#### Information:
☆ ☆ ☆ ☆ ☆ ☆ ☆

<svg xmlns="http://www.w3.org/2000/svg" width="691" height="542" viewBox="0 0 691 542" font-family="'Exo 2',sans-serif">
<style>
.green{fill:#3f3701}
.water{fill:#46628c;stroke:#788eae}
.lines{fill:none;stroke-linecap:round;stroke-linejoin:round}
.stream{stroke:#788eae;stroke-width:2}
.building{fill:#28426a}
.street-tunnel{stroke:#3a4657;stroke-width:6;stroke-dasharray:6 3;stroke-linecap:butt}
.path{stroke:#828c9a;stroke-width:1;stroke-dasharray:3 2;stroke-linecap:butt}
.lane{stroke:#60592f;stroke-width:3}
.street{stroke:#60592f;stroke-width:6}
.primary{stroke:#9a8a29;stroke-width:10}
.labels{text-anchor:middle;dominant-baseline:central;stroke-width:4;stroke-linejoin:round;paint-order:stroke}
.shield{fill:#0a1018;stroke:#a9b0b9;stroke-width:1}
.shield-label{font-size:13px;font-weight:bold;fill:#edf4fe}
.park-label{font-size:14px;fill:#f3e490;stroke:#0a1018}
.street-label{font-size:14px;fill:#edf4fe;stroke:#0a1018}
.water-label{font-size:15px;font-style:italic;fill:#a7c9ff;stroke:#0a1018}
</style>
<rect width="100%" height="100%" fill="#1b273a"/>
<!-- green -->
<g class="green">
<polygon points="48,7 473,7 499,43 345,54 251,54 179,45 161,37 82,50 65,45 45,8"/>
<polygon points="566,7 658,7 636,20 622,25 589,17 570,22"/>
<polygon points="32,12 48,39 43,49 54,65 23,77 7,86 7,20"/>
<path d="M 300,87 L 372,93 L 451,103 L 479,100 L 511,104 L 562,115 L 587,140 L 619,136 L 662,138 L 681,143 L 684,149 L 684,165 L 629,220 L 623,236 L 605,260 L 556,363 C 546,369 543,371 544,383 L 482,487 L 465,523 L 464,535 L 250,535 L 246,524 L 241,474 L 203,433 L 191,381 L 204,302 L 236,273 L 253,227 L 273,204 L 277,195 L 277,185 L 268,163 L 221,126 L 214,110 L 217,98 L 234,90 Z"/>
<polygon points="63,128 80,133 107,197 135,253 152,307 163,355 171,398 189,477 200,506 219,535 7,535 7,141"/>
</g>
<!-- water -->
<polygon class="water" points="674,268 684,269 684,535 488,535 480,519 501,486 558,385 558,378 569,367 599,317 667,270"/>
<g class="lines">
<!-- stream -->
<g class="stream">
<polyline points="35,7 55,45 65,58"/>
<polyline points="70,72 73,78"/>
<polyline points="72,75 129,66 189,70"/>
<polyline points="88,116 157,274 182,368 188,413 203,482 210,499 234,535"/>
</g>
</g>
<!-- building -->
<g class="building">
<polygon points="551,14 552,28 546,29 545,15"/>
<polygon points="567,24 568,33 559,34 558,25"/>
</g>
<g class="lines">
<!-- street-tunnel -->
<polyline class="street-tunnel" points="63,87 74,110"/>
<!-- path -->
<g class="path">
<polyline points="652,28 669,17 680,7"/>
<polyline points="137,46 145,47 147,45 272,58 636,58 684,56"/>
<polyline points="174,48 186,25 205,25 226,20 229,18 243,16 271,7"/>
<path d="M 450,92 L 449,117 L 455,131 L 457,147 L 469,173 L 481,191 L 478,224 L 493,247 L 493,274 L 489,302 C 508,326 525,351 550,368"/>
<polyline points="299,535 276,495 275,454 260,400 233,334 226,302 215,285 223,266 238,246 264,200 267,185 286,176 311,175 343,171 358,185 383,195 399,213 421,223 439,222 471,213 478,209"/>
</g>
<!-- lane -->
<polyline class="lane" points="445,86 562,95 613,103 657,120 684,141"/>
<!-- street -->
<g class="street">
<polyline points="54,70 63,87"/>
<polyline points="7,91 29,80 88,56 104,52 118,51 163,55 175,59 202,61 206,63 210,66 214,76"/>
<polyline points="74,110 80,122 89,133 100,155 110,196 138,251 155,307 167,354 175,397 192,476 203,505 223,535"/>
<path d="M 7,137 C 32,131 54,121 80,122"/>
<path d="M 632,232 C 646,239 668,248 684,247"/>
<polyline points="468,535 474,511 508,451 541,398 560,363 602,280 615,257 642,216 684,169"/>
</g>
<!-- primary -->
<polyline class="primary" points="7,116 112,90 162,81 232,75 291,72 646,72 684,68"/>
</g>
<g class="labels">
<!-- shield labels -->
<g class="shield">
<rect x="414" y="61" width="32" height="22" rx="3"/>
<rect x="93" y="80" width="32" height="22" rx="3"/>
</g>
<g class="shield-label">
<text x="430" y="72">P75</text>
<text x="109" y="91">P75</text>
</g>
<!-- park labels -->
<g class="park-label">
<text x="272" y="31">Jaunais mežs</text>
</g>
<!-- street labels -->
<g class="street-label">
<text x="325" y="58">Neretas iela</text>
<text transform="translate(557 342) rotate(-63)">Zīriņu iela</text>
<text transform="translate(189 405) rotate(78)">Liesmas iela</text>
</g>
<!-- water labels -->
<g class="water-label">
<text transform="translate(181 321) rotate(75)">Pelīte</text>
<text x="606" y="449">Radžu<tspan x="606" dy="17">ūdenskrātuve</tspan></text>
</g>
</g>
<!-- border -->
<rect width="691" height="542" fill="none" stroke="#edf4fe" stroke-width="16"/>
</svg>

☆ ☆ ☆ ☆ ☆ ☆ ☆

#### Exercise details:
Which lines above hold the word "dasharray"? Copy each of them.

#### Written reply:
.street-tunnel{stroke:#3a4657;stroke-width:6;stroke-dasharray:6 3;stroke-linecap:butt}
.path{stroke:#828c9a;stroke-width:1;stroke-dasharray:3 2;stroke-linecap:butt}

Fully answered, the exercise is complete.